2005-01-05 20:06:45

by Jan-Frode Myklebust

[permalink] [raw]
Subject: panic - Attempting to free lock with active block list

We have a couple of mail-servers running first 2.6.9-1.681_FC3smp
and was later upgraded to the Fedora test kernel 2.6.10-1.727_FC3smp
which I think is pretty plain 2.6.10 + ac2. But they both keep
crashing with the message:

Kernel panic - not syncing: Attempting to free lock with active block list

Any ideas how to attack this?

We're running Centos 3.3, ext3 for root-disks, ext2 on /boot,
XFS for mail-spools, lots of nfs-mounted directories..


-jf


2005-01-05 20:36:08

by Chris Wright

[permalink] [raw]
Subject: Re: panic - Attempting to free lock with active block list

* Jan-Frode Myklebust ([email protected]) wrote:
> We have a couple of mail-servers running first 2.6.9-1.681_FC3smp
> and was later upgraded to the Fedora test kernel 2.6.10-1.727_FC3smp
> which I think is pretty plain 2.6.10 + ac2. But they both keep
> crashing with the message:
>
> Kernel panic - not syncing: Attempting to free lock with active block list
>
> Any ideas how to attack this?
>
> We're running Centos 3.3, ext3 for root-disks, ext2 on /boot,
> XFS for mail-spools, lots of nfs-mounted directories..

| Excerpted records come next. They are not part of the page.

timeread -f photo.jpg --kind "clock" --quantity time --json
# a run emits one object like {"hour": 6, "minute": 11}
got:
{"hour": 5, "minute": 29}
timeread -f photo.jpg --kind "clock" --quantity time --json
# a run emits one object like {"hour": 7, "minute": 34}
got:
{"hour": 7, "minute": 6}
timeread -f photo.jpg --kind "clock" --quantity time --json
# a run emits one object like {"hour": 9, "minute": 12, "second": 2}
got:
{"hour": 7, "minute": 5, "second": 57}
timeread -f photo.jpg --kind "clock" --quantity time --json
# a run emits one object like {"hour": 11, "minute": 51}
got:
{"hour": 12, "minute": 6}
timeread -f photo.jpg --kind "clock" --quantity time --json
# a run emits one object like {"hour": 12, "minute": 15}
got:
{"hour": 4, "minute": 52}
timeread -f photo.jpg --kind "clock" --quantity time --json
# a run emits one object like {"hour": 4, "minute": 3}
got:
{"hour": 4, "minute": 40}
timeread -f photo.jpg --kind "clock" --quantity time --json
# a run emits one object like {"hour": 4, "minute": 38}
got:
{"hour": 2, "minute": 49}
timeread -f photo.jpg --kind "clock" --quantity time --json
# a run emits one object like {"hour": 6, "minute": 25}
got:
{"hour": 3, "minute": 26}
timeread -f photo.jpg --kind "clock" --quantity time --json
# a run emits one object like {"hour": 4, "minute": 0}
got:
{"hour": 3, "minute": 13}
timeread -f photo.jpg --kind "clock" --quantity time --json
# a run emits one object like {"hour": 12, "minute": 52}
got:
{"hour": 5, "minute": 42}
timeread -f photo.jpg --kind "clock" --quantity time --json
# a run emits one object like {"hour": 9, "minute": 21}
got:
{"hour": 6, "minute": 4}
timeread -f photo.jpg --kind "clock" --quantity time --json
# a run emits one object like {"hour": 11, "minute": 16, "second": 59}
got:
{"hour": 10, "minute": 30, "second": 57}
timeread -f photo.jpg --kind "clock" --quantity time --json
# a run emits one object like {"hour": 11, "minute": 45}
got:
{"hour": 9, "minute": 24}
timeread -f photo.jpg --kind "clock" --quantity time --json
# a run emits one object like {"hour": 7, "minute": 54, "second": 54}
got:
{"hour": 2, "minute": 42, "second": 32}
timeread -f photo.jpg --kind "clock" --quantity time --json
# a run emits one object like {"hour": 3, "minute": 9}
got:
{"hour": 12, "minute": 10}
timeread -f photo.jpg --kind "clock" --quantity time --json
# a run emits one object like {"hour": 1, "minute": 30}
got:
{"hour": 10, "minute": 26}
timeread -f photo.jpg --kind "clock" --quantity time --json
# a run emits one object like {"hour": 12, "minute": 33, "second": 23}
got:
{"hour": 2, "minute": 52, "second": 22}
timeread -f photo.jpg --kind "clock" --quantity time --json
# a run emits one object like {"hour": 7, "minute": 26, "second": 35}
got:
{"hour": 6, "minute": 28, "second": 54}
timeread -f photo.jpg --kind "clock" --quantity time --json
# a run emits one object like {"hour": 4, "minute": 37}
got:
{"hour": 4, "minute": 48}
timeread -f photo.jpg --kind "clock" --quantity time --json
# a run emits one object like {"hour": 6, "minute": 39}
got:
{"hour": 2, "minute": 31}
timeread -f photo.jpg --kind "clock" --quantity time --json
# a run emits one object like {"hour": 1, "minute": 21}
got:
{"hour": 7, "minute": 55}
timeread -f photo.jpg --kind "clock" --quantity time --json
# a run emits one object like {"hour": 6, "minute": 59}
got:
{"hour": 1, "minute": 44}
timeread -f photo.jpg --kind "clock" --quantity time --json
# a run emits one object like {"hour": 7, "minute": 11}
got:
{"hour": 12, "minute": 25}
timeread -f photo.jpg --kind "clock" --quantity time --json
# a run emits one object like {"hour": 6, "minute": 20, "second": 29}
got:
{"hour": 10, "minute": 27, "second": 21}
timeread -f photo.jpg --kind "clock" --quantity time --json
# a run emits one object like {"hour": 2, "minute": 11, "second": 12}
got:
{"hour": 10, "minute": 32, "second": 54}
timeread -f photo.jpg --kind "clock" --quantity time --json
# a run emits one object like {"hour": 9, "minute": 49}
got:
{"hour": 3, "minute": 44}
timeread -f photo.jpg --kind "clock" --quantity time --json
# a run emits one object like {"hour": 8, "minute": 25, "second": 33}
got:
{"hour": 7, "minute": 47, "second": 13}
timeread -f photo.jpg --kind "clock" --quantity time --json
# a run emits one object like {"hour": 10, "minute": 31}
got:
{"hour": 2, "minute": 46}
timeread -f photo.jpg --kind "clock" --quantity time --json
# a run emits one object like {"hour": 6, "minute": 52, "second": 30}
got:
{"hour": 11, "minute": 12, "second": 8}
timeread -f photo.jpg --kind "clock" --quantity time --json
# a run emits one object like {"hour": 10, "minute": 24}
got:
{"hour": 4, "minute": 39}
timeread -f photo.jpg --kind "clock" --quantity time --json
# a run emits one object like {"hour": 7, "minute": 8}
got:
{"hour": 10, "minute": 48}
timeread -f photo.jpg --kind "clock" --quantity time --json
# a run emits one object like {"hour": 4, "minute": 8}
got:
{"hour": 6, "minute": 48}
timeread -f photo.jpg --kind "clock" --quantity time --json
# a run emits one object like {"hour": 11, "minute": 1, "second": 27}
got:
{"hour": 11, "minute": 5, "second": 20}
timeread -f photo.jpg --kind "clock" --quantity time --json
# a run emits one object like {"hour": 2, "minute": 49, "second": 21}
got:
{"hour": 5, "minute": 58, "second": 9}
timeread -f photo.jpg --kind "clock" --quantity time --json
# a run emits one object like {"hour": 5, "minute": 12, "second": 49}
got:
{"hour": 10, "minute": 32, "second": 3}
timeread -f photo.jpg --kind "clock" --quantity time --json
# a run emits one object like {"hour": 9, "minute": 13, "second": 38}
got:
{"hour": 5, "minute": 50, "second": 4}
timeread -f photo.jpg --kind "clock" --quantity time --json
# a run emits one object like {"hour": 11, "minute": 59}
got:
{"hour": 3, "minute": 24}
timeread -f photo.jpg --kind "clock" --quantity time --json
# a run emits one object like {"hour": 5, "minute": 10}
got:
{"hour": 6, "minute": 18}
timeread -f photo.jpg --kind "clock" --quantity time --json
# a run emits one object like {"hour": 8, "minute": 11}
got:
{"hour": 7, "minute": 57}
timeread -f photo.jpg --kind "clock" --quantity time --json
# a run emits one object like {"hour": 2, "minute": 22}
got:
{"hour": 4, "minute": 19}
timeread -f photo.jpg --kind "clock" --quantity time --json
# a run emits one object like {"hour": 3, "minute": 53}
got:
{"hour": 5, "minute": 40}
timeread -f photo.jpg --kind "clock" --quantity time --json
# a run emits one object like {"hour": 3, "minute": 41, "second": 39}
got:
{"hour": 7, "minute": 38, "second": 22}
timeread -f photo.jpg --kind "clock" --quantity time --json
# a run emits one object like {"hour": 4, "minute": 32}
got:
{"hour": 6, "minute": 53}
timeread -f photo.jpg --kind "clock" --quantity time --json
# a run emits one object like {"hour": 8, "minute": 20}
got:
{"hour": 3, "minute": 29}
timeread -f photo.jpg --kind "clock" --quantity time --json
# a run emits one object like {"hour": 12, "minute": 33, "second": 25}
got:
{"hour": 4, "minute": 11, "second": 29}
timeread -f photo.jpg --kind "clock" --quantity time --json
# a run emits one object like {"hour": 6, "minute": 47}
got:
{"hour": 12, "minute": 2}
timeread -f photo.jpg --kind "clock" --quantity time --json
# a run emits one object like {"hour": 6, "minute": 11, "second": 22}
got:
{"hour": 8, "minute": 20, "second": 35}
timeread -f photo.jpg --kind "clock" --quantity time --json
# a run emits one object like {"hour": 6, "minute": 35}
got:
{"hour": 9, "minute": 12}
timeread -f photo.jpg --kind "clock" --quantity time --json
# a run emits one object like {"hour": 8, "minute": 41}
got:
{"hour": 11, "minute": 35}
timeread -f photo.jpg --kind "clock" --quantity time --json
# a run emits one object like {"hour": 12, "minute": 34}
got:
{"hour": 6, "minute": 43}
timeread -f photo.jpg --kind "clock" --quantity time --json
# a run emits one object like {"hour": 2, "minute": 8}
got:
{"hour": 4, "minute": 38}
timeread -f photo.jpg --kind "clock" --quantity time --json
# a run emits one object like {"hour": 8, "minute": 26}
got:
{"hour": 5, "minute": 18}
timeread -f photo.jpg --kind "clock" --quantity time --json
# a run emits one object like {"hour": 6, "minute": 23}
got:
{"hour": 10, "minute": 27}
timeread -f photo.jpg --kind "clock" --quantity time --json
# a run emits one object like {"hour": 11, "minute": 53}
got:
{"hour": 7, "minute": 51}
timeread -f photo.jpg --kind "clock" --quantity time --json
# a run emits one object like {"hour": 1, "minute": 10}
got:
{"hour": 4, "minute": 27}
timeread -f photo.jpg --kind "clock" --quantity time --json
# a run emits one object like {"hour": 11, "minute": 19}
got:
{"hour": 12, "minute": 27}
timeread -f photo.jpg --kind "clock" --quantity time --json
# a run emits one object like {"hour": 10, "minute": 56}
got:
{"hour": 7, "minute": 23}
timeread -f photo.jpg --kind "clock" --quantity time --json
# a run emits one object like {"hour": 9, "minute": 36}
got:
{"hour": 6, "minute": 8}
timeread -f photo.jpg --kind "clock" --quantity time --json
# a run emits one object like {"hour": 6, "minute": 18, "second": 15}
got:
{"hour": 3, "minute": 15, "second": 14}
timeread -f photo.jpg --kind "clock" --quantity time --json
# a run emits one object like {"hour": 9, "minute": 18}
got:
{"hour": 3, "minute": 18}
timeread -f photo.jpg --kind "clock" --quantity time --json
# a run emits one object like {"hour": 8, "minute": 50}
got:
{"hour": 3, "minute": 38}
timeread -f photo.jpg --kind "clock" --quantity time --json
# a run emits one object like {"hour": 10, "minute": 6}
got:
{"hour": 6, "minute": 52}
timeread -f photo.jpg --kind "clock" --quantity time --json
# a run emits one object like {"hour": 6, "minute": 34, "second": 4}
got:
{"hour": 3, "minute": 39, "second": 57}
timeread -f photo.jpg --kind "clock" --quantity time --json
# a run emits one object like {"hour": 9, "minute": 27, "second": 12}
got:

It seems likely it's nfs related in this case since it stresses the
fs/locks code differently than local filesystems. I recall Steve French
reporting similar issue with cifs last month.

Message-Id: <[email protected]>

Are those three cases really panic-worthy? Could we change to BUG_ON()
and try and get some useful debugging? Trond, Willy, any ideas?

thanks,
-chris

===== fs/locks.c 1.76 vs edited =====
--- 1.76/fs/locks.c 2005-01-04 18:48:28 -08:00
+++ edited/fs/locks.c 2005-01-05 12:31:34 -08:00
@@ -159,14 +159,20 @@ static inline void locks_free_lock(struc
BUG();
return;
}
- if (waitqueue_active(&fl->fl_wait))
- panic("Attempting to free lock with active wait queue");
+ if (waitqueue_active(&fl->fl_wait)) {
+ printk("Attempting to free lock with active wait queue");
+ BUG();
+ }

- if (!list_empty(&fl->fl_block))
- panic("Attempting to free lock with active block list");
+ if (!list_empty(&fl->fl_block)) {
+ printk("Attempting to free lock with active block list");
+ BUG();
+ }

- if (!list_empty(&fl->fl_link))
- panic("Attempting to free lock on active lock list");
+ if (!list_empty(&fl->fl_link)) {
+ printk("Attempting to free lock on active lock list");
+ BUG();
+ }

if (fl->fl_ops) {
if (fl->fl_ops->fl_release_private)

2005-01-05 21:54:08

by Jan-Frode Myklebust

[permalink] [raw]
Subject: Re: panic - Attempting to free lock with active block list

On Wed, Jan 05, 2005 at 12:32:07PM -0800, Chris Wright wrote:
>
> It seems likely it's nfs related in this case since it stresses the
> fs/locks code differently than local filesystems. I recall Steve French
> reporting similar issue with cifs last month.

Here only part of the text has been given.